I drove out to Lidgerwood, N.D., take a picture of Steve Strege for an article that is going to appear in the February issue of the Dakota Farmer in a couple weeks.
Sorry, I can’t tell you what the story is about – it’s a surprise. But more on that later.
Anyway, when I arrived, Steve and a grain dryer salesman were at the kitchen table.
Steve was buying a new high temperature dryer, doubling the size of his current unit.
“I got all my corn done this year,” Steve told me $44,000 later, “but if I’m going to keep growing corn, I need a bigger, faster dryer.”

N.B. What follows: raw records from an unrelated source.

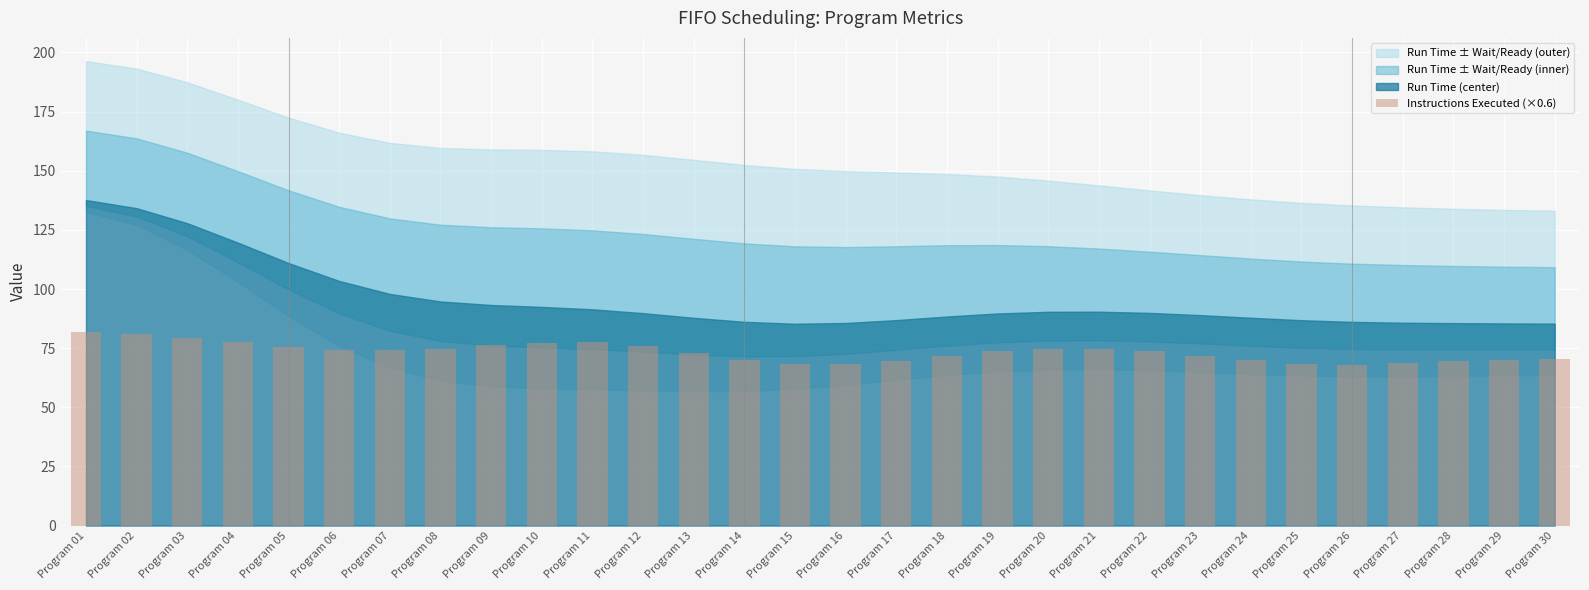

What is the greatest value displayed?

81.8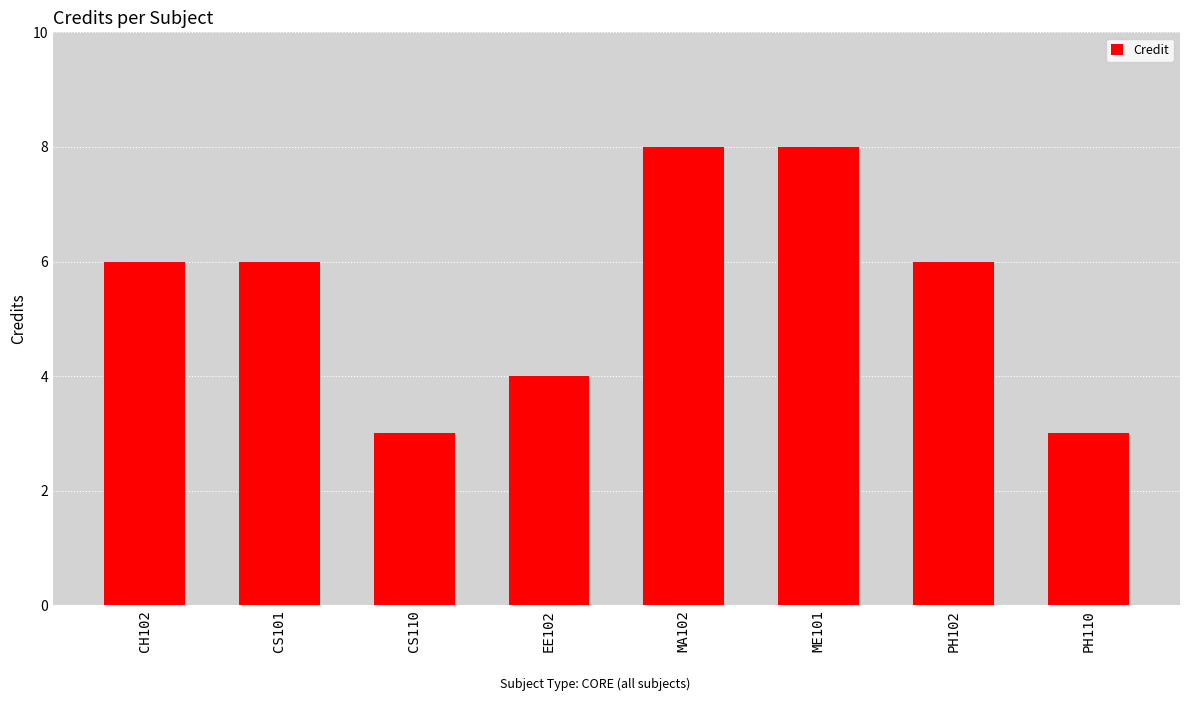

How many bars are there in total?

8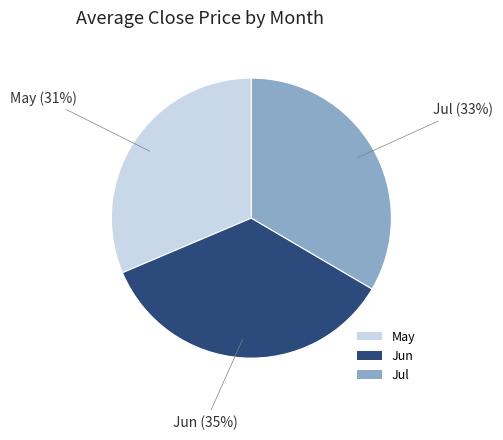

Is there a majority slice in this chart?

No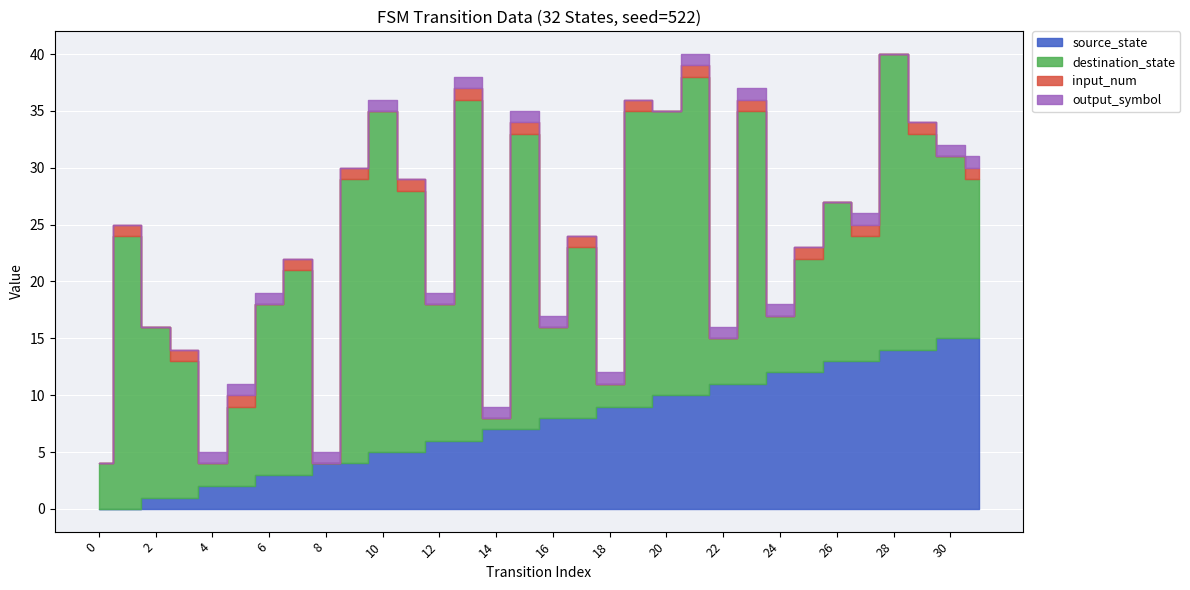

Reading right to left, what are all the values shown in this chart?

source_state: 15	15	14	14	13	13	12	12	11	11	10	10	9	9	8	8	7	7	6	6	5	5	4	4	3	3	2	2	1	1	0	0
destination_state: 14	16	19	26	11	14	10	5	24	4	28	25	26	2	15	8	26	1	30	12	23	30	25	0	18	15	7	2	12	15	24	4
input_num: 1	0	1	0	1	0	1	0	1	0	1	0	1	0	1	0	1	0	1	0	1	0	1	0	1	0	1	0	1	0	1	0
output_symbol: 1	1	0	0	1	0	0	1	1	1	1	0	0	1	0	1	1	1	1	1	0	1	0	1	0	1	1	1	0	0	0	0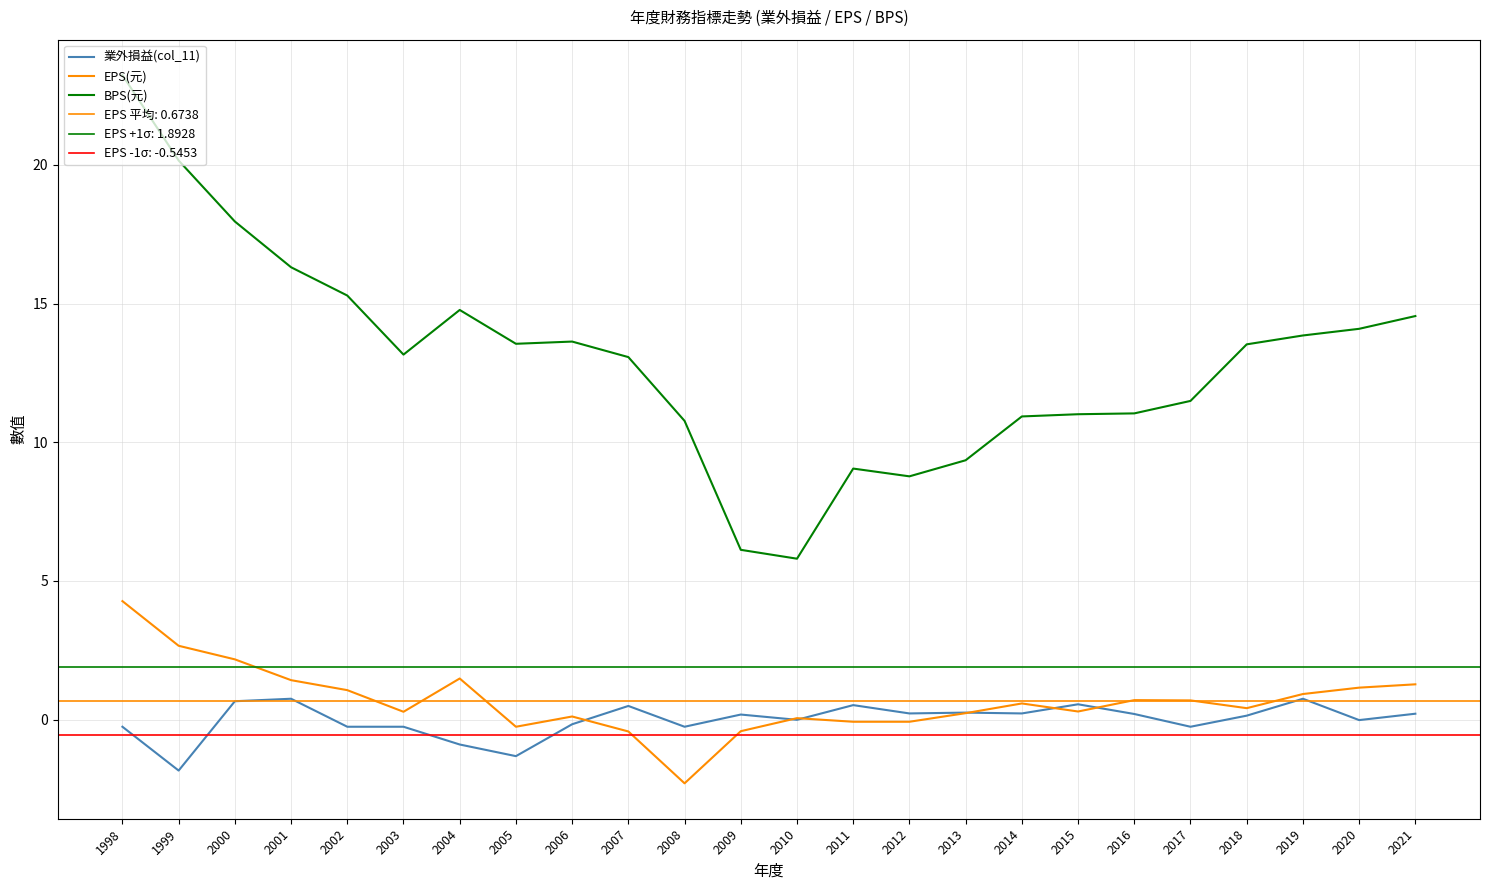

At 2005, list the series in order from largest to smallest.

BPS(元), EPS(元), 業外損益(col_11)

Steve’s got a great market for corn. The ethanol plant at Hankinson, N.D., is back up and running – and owned by an oil company, so it is probably going to be around for a while. Oil companies have pretty deep pockets and already own the gasoline market. It makes sense that they’d want to sell a product will likely replace more and more petroleum-based fuel in the future, at least in the Dakotas.
One reason Steve says he chose to invest in a bigger high temperature dryer is because he’s seen too many problems with wet corn frozen in bins.
Not only is spoilage a potential problem, but so is safety, he says.
Wet corn sometimes freezes to the side of the bin in a layer several feet thick and has to be chipped out.
“That’s a dangerous situation,” he says.